Google’ın DeepMind projesindeki bir grup yapay zeka araştırmacısı, sosyal öğrenme yeteneklerini gösterebilen bir tür yapay zeka sistemi geliştirdi.
Nature Communications dergisinde yayınlanan makalelerinde grup, implante edilmiş bir “uzmanın” eylemlerini kopyalayarak sanal bir dünyada yeni beceriler öğrenebildiğini gösteren bir yapay zeka uygulamasını nasıl geliştirdiklerini anlattılar.
ChatGPT gibi çoğu yapay zeka sistemi, bilgilerini internetteki veri havuzları gibi büyük miktarda veriye maruz kalarak elde eder. Ancak sektördekiler böyle bir yaklaşımın çok verimli olmadığını belirtiyor. Bu nedenle alandaki birçok kişi yapay zeka sistemlerine öğrenmeyi öğretmenin başka yollarını aramaya devam ediyor.
Araştırmacılar tarafından kullanılan en popüler yaklaşımlardan biri, insanların öğrenme sürecini taklit etmeye çalışmaktır. Geleneksel YZ uygulamaları gibi, insanlar da bir ortamda bilinen unsurlara maruz kalarak ve ne yaptıklarını bilen başkalarının örneklerini takip ederek öğrenirler. Ancak yapay zeka uygulamalarının aksine, insanlar çok sayıda örneğe ihtiyaç duymadan bir şeyler öğrenirler. Örneğin bir çocuk, başkalarının sadece birkaç dakika oynamasını izledikten sonra Jacks oyununu oynamayı öğrenebilir; bu da kültürel aktarımın bir örneğidir. Bu yeni çalışmada araştırma ekibi, sanal bir dünya ile sınırlandırılmış yapay zeka kullanarak bu süreci kopyalamaya çalışmıştır.
Ekibin çalışması ilk olarak üzerinde çeşitli engeller ve çok renkli küreler bulunan engebeli bir araziden oluşan sanal bir dünya (GoalCycle3D olarak adlandırıldı) inşa etmeyi içeriyordu. Daha sonra, engellerden kaçınarak ve kürelerin içinden geçerek sanal dünyada seyahat etmesi gereken yapay zeka ajanları eklediler. Ajanlara öğrenme modülleri verildi ancak içinde yaşayacakları dünya hakkında başka hiçbir bilgi verilmedi. Takviyeli öğrenme yoluyla nasıl ilerleyeceklerine dair bilgi edindiler.
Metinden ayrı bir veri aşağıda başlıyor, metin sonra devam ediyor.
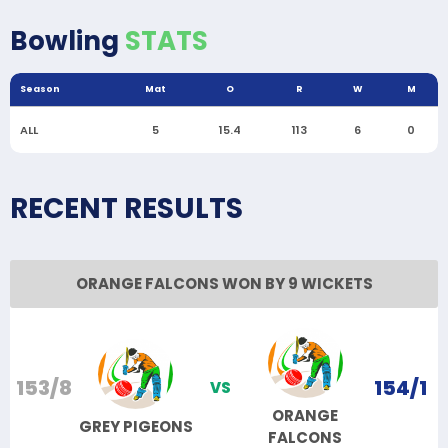
Bowling
STATS
Season
Mat
O
R
W
M
ALL
5
15.4
113
6
0
RECENT RESULTS
ORANGE FALCONS WON BY 9 WICKETS
153/8
154/1
VS
ORANGE
GREY PIGEONS
FALCONS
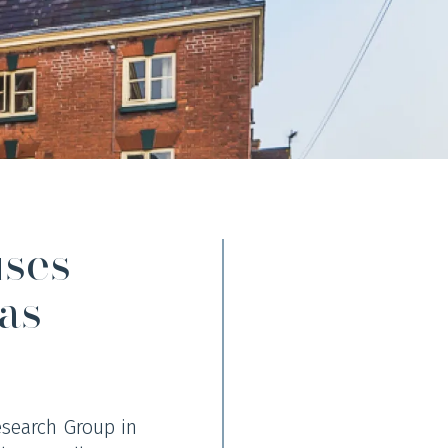
uses
as
esearch Group in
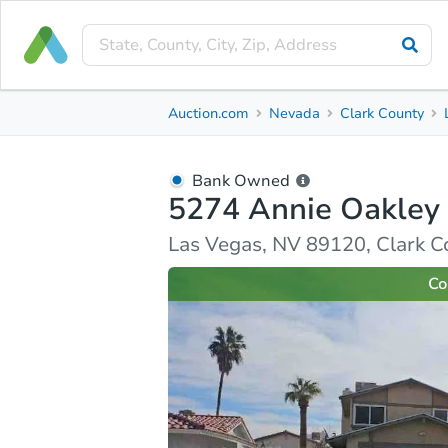
Bank Owned
Auction.com
Nevada
Clark County
5274 Annie Oakley Dr
Las Vegas, NV 89120, Clark County
Bank Owned
5274 Annie Oakley
Ask Auction.com
Property Details
Market Analy
Las Vegas, NV 89120, Clark C
Co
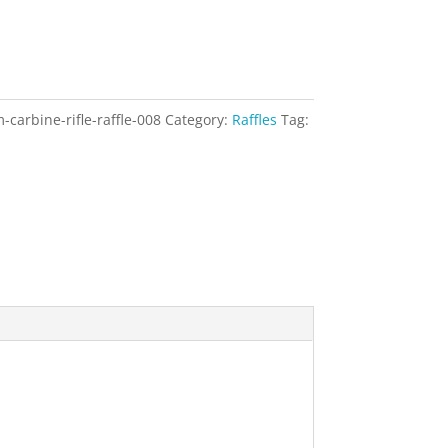
arbine-rifle-raffle-008
Category:
Raffles
Tag:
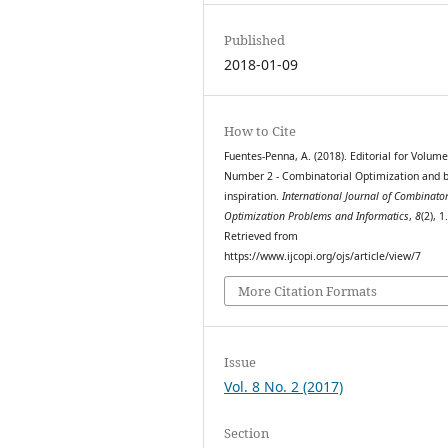
Published
2018-01-09
How to Cite
Fuentes-Penna, A. (2018). Editorial for Volume
Number 2 - Combinatorial Optimization and b
inspiration.
International Journal of Combinator
Optimization Problems and Informatics
,
8
(2), 1
Retrieved from
https://www.ijcopi.org/ojs/article/view/7
More Citation Formats
Issue
Vol. 8 No. 2 (2017)
Section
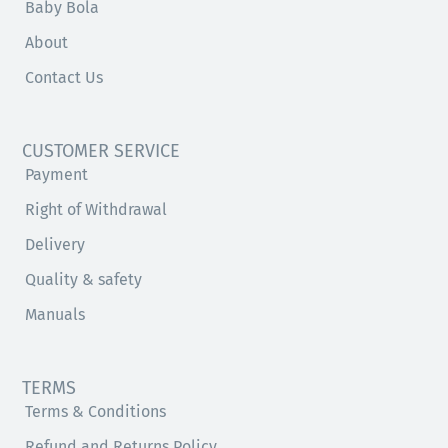
Baby Bola
About
Contact Us
CUSTOMER SERVICE
Payment
Right of Withdrawal
Delivery
Quality & safety
Manuals
TERMS
Terms & Conditions
Refund and Returns Policy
Ajanların öğrenmesini sağlamak için onlara ödüller verildi ve benzer sanal dünyalarda tekrar tekrar ilerlemelerine izin verildi. Bunu yaparak, ajanlar sanal dünyada istedikleri bir hedefe doğru yol alabildiler. Araştırmacılar daha sonra sanal dünyaya başka bir özellik daha eklediler; bir yerden başka bir yere engellerle karşılaşmadan gitmenin en iyi yolunu bilen uzman ajanlar. Yeni senaryoda, uzman olmayan ajanlar kısa süre içinde istenen hedefe ulaşmanın en hızlı yolunun bir uzmandan öğrenmek olduğunu öğrendi.
Araştırmacılar, ajanların öğrenmesini izlerken, uzmanla çok daha hızlı öğrendiklerini ve önceki denemelerde uzmandan öğrendiklerini taklit ederek diğer yeni benzer sanal dünyalarda daha iyi gezinebildiklerini keşfetti. Araştırmacılar ayrıca, uzmanın yokluğunda bile bu becerileri (bellek modülleri sayesinde) uygulayabildiklerini, bunun da sosyal öğrenmenin bir örneği olduğunu iddia ediyor.